Factoid: Cheops was the Greek name for the ancient Egyptian pharaoh Khufu, who may not have discovered any alien planets but is believed to have commissioned the Great Pyramid of Giza (which does appear to pierce the sky).
“We were thrilled when we realized that all the systems worked as expected or even better than expected,” said CHEOPS Instrument Scientist Andrea Fortier from the University of Bern.
Cheops had to prove almost unreal precision before it got the approval to search for planets. As in, its measurements of the brightness of a star could not be off by more than 0.002%. The spacecraft also had to maintain that level of precision for two days. It sounds like extreme perfectionism, but when you think about it, recognizing a planet the size of Earth when it transits a star the size of the Sun (109 times Earth’s diameter) needs the sharpest telescopic eye possible. There are stars out there even more monstrous in comparison to the planets that fly by them. Transits can last several hours, but a planet may be difficult to detect if it’s so tiny in comparison to the star it orbits.
Among other objects, one star CHEOPS had to stare at was HD 88111 in the Hydra constellation. There are no known planets orbiting this star, which is around 175 light years away from Earth. CHEOPS imaged HD 88111 every 30 seconds for 47 hours on end — that’s 5,640 photos. Another important focal point was the planet KELT-11b in the planetary system HD 93396, which is located 320 light years away, in the Sextans constellation. Its star is three times the size of the sun. That gives KELT-11b almost eight hours to make its way across, so CHEOPS would have plenty of time to observe.

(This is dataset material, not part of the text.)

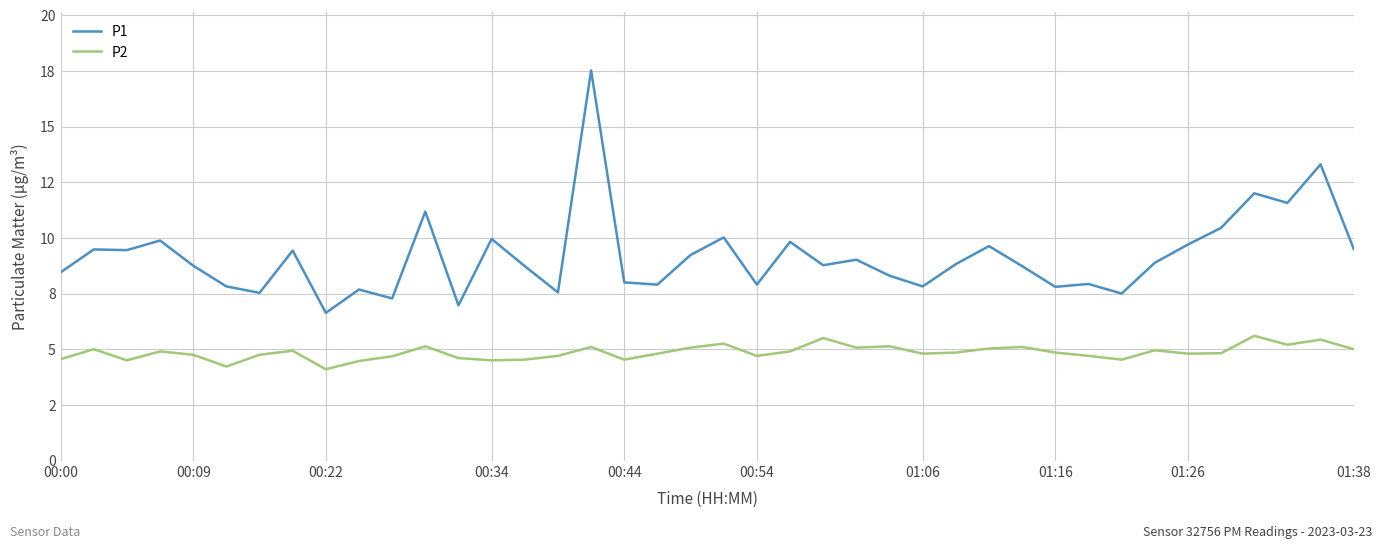

Where is P1 nearest to the value 12?

36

“The completion of the test phase was only possible with the full commitment of all the participants, and because the mission has an operational control system that is largely automated, allowing commands to be sent and data to be received from home,” said CHEOPS Principal Investigator Willy Benz, also a professor of astrophysics at the University of Bern.
The team expected dips in brightness that could be caused by asteroids or anything else. Cosmic rays, any jitters in the spacecraft’s movement, or other stars CHEOPS saw could confuse it. What it found was that HD 88111’s light curve, the curve that shows any changes in brightness over time, was flat. The light curve for KELT-11b showed the dip that occurred as expected. These images were analyzed with an automatic software package and by team members, because sometimes human eyes can catch what computers miss.
CHEOPS is capable of measurements five times more accurate than those from Earth. Now that it’s joined TESS in the search for alien planets, who knows what will emerge from the darkness?